Exactly as written, print the lines from the top of the listing through the line containing "right shoulder: (41, 190)"; include no pictures.

RECORDS |
**********

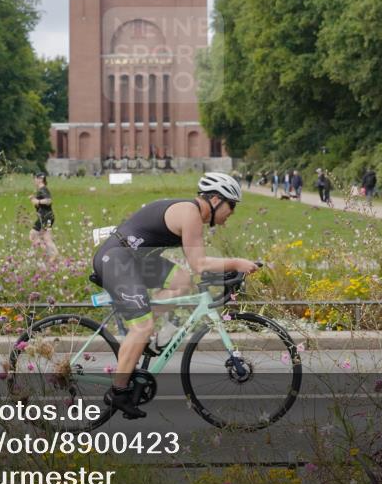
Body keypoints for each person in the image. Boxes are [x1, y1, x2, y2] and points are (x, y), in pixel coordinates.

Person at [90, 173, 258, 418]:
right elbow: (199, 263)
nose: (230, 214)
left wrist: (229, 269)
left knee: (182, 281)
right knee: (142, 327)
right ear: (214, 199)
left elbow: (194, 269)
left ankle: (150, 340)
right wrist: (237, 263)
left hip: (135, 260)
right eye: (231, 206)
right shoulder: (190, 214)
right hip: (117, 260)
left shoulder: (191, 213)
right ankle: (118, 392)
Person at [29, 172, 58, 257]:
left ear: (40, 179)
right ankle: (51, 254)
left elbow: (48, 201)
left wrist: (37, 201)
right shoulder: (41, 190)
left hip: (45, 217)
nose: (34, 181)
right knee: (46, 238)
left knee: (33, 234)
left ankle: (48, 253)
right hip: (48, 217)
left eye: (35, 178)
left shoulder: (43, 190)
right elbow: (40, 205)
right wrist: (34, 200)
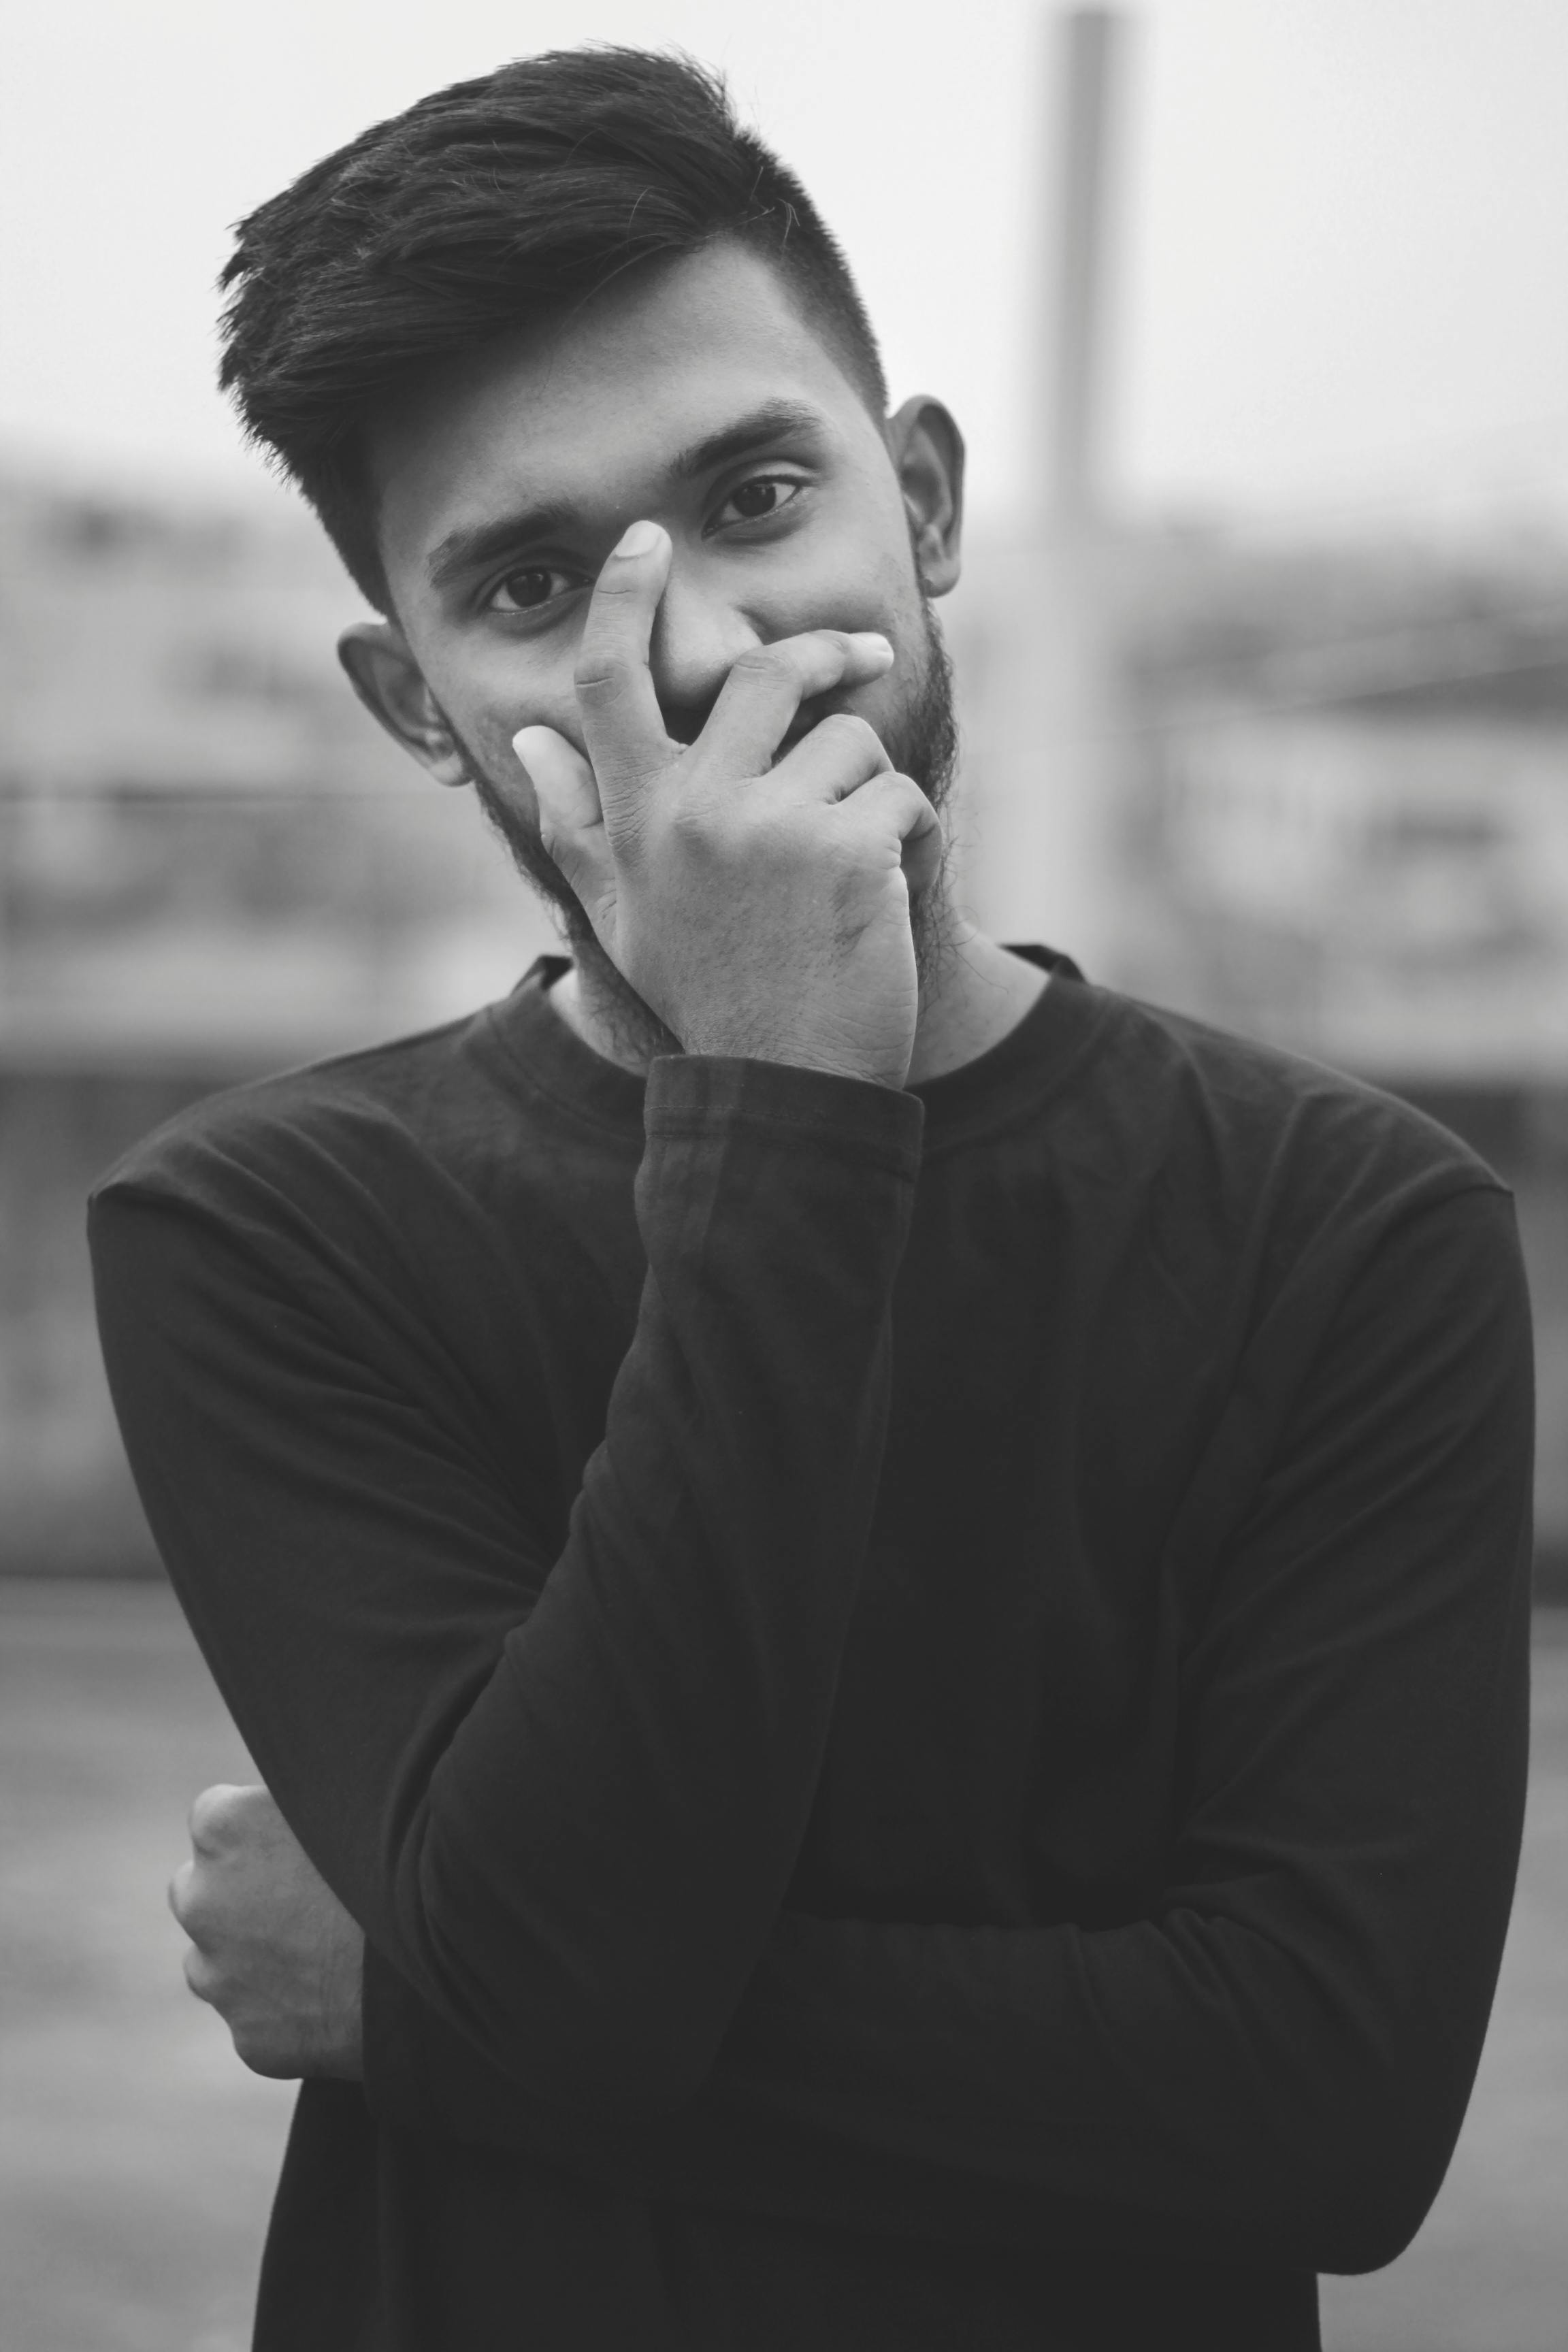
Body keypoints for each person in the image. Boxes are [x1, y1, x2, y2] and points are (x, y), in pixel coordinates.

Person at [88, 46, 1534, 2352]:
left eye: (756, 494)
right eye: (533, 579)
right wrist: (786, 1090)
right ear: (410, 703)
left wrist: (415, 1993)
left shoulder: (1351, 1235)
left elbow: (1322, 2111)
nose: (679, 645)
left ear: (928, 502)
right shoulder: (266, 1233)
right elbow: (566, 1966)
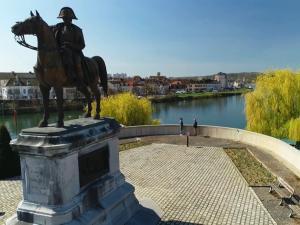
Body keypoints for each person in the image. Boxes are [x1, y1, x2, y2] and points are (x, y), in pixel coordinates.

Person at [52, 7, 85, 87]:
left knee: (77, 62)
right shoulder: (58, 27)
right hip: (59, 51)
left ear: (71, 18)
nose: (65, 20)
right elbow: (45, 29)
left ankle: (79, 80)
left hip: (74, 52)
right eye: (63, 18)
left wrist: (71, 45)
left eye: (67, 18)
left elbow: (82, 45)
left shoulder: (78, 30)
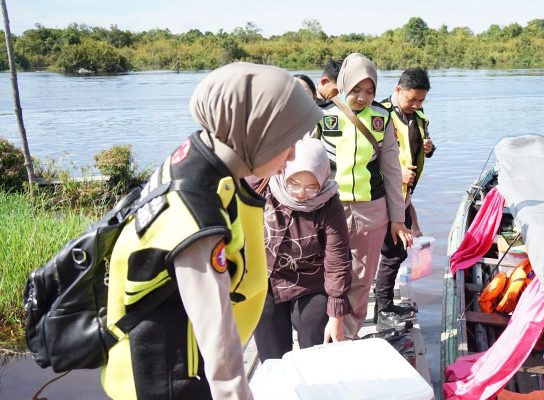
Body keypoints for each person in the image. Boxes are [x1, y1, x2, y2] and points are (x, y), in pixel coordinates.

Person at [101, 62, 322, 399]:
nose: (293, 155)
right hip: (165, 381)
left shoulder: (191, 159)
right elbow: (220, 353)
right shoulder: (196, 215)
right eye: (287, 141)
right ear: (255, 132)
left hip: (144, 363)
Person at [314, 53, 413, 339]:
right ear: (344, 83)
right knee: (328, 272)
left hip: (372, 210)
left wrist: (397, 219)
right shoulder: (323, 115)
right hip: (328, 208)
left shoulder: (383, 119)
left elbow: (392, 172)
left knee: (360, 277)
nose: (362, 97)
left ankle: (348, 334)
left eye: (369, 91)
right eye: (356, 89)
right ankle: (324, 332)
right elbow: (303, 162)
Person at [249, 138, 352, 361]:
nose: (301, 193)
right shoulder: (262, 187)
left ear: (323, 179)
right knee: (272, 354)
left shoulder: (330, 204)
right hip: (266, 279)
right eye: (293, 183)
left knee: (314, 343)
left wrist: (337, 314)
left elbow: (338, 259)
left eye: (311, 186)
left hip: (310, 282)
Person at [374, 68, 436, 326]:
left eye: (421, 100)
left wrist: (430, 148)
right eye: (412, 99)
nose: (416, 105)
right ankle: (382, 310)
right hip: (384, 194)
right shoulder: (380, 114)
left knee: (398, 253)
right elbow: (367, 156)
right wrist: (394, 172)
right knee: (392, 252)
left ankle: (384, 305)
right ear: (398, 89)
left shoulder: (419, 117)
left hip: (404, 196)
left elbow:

**********

RESPONSE AREA |
Body keypoints for each person in the image. Boxes are [x1, y1, x2, y2] and points are (x, y), in pixel coordinates.

Person at [90, 173, 258, 418]:
right elbow: (199, 263)
nose: (230, 214)
left wrist: (229, 269)
left knee: (182, 281)
right knee: (142, 327)
right ear: (214, 199)
left elbow: (194, 269)
left ankle: (150, 340)
right wrist: (237, 263)
left hip: (135, 260)
right eye: (231, 206)
right shoulder: (190, 214)
right hip: (117, 260)
left shoulder: (191, 213)
right ankle: (118, 392)
Person at [29, 172, 58, 257]:
left ear: (40, 179)
right ankle: (51, 254)
left elbow: (48, 201)
left wrist: (37, 201)
right shoulder: (41, 190)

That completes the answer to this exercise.